Research agenda—Building a multi-modal chess-language model
This is one of the posts that detail my research agenda, which tries to marry Deep Learning and chess to gain insight into current AI technologies.
How “the world”, “what the model knows about the world” and “what the models says about the world” hang together seems to me to be a core question for prosaic alignment. In chess the state of the world can be automatically analysed by powerful engines.
This extends to the detection of high level concepts, like zugzwang, initiative, king safety, development, corresponding squares, etc. Therefore a multi-modal chess language models truthfulness and symbol grounding capabilities could be automatically quantified on several levels of complexity.
Of course it would also just be awesome.
There is current research into how to create chess comments. The probably best of such tries, Chis Butner’s amazing project “Chess Coach”, gives a nice overview.
Generally speaking, the quality of these generated comments is low. They are frequently nonsensical or only loosely connected to the position. To a large part, this must be due to the small dataset sizes, which range from 300,000 to 1 million position/comment pairs. But another problem is that the existing datasets contain mostly very low quality comments by weak players.

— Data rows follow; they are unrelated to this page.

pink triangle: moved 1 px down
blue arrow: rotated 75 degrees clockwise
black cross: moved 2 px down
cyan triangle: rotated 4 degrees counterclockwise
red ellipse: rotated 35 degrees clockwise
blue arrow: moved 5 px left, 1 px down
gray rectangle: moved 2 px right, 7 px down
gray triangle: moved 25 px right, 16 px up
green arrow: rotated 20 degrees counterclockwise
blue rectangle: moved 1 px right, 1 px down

There are several avenues to improve these models:
Pretraining is a big one:
I plan on using an encoder-decoder architecture that encodes chess positions and decodes into natural language.
The encoder will be pretrained on chess move prediction and possibly several other pretraining tasks like predicting the outcome, predicting an engine score, predicting future piece occupation of squares, predicting the length of the game, predicting mate, etc.
The decoder will be pretrained (or finetuned) on natural language as chess related as I can make the dataset. The idea is to plug an encoder that knows chess very well, into a decoder that is already proficient at making grammatical and non-selfcontradictory statements.
However, training this pretrained architecture on only several hundred thousand position-comment pairs is probably not going to be enough. So a key part of my research roadmap is to create a new and much larger dataset.
Partly, this will be synthetic. Connecting moves and squares and pieces and checks and mates and stalemates with the correct phrase and vocabulary is not something that has to depend on actual human generated comments. By automating the generation of data with basically a description of what is happening, a translation from game notation into natural language, this stumbling block can be removed completely.
Mostly, I will extract human generated commentary from chess videos. This will very likely be bottlenecked by the compute I can leverage and not by the availability of data. There are professional chess streamers who are generating a large amount of chess commentary while playing very short live games online. These players are generally of master or grandmaster strength with several world elite players.
The commentary would have to be extracted via speech-to-text models. The game positions would have to be located and read out with likely different computer vision models. Probably only a fraction of the frames will be processed, because the need to fit into a sequence of legal moves restricts the possible positions a lot and of course positions change only once every dozens of frames even in the fastest games.
I have done similar computer vision work in the past and I think with the right hardware and decent download speed this approach should make it possible to create a high-quality dataset of chess comments many times larger than what was available so far.
It’s unclear what sort of insight you might want to learn. In any case, it sounds to me like capability research that’s more likely to be net harmful for humanity rather than safety research.
My reasoning is partly that we know that large AGI-outfits do not necessarily publish their insights into the capabilities of their systems and architectures. But it seems to me to be quite important to develop a strong understanding of these capabilities.
Given that I would use existing techniques in a toy scenario, I think it’s very unlikely that I would create new capabilities. Maybe I would discover unknown capabilities but these would have existed in similar systems anyway. And of course what discoveries I would decide to publish is a separate question altogether.
I also wouldn’t call this “safety research”, though I think such a model might downstream be useful for prosaic alignment. My motivation is mostly to understand whether AGI is 5 years away or 30. And to know which breakthroughs fill the remaining gaps and which don’t.